*Ziel der Übung*
Setze den Text über das Verhandlungsergebnis des Bundesrats mit der EU nach seinem letzten Satz fort.

*Textauszug zum Lesen*
Die neue Schutzklausel eröffnet Chancen für einen Gegenvorschlag zur gefürchteten SVP-Initiative.
Die aussenpolitischen Verhandlungen sind vorbei, die innenpolitischen können nun endlich konkret geführt werden. Am Freitag hat der Bundesrat bekanntgegeben, wie die Verhandlungen über das künftige bilaterale Verhältnis mit der EU ausgegangen sind. Damit steht das Spielfeld fest, auf dem die interne Debatte zu den zwei entscheidenden Themen stattfinden wird: Zuwanderung und Lohnschutz.

(Zeilen aus einer Sammlung)

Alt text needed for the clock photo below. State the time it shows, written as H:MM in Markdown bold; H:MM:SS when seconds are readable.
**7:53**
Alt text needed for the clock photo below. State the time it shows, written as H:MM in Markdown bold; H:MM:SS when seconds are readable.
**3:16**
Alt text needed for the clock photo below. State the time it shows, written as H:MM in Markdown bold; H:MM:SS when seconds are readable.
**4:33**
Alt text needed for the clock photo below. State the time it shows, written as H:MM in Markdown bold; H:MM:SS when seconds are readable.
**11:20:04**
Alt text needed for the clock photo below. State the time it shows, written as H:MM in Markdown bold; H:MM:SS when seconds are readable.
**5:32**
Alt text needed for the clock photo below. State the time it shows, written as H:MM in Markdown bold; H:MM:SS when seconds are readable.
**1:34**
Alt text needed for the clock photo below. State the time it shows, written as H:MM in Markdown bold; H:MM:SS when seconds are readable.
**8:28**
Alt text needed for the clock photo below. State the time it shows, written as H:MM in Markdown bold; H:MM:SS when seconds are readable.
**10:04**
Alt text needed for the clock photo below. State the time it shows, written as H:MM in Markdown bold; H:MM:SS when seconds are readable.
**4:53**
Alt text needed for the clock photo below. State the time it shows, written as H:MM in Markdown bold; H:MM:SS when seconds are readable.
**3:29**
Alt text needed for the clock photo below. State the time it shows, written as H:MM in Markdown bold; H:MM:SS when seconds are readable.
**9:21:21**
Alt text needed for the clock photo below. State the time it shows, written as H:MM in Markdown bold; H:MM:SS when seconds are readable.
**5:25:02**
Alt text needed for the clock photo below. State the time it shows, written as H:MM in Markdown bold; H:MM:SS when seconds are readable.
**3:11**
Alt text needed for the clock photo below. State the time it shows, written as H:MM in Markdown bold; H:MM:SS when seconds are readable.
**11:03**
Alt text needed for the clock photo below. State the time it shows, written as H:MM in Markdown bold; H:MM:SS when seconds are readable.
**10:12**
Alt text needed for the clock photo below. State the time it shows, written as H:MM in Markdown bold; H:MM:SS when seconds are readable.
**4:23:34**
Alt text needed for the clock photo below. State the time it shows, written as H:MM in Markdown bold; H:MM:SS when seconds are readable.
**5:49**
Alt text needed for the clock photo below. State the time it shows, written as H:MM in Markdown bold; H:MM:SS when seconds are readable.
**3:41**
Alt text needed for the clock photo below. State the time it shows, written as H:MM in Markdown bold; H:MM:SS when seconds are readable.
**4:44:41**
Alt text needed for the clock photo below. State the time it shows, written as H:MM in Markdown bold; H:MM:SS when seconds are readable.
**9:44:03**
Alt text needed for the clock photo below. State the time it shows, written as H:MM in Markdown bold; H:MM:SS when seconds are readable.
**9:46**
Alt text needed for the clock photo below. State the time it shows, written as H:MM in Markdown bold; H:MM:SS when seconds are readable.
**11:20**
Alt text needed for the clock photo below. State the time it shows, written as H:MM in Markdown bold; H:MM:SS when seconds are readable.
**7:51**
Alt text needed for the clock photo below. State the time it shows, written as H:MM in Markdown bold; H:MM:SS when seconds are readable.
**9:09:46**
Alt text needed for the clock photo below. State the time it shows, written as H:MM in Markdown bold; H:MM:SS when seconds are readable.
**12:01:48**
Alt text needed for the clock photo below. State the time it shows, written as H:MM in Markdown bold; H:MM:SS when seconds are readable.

*Das Ergebnis*
Bei der Zuwanderung hat die Schweiz die EU dazu gebracht, im Abkommen über die Personenfreizügigkeit eine neue Schutzklausel einzufügen. Das Ziel ist klar: Als Ultima Ratio will die Schweiz die Möglichkeit haben, die Zuwanderung aus der EU vorübergehend einzuschränken, wenn sie problematische Dimensionen annimmt. Auffällig sind jedoch die rhetorischen Differenzen: In Brüssel heisst es, die Schutzklausel sei «nicht unilateral», in Bern hingegen freut sich der Bundesrat, die Schweiz könne die Klausel «eigenständig aktivieren».
Der Widerspruch lässt sich auflösen. Die neue Klausel bildet ein bilaterales Regelwerk, das eine juristische Streitbeilegung mit einem paritätischen Schiedsgericht umfasst. Innerhalb dieses Rahmens kann die Schweiz autonom handeln. Sie kann entscheiden, wann sie vor das Schiedsgericht geht, falls auf politischer Ebene mit der EU keine Einigung gelingt. Sie beschliesst auch eigenständig, welche konkreten Massnahmen sie ergreift – sei es nun ein scharfer Inländervorrang, eine Zuwanderungsabgabe oder eine andere Beschränkung.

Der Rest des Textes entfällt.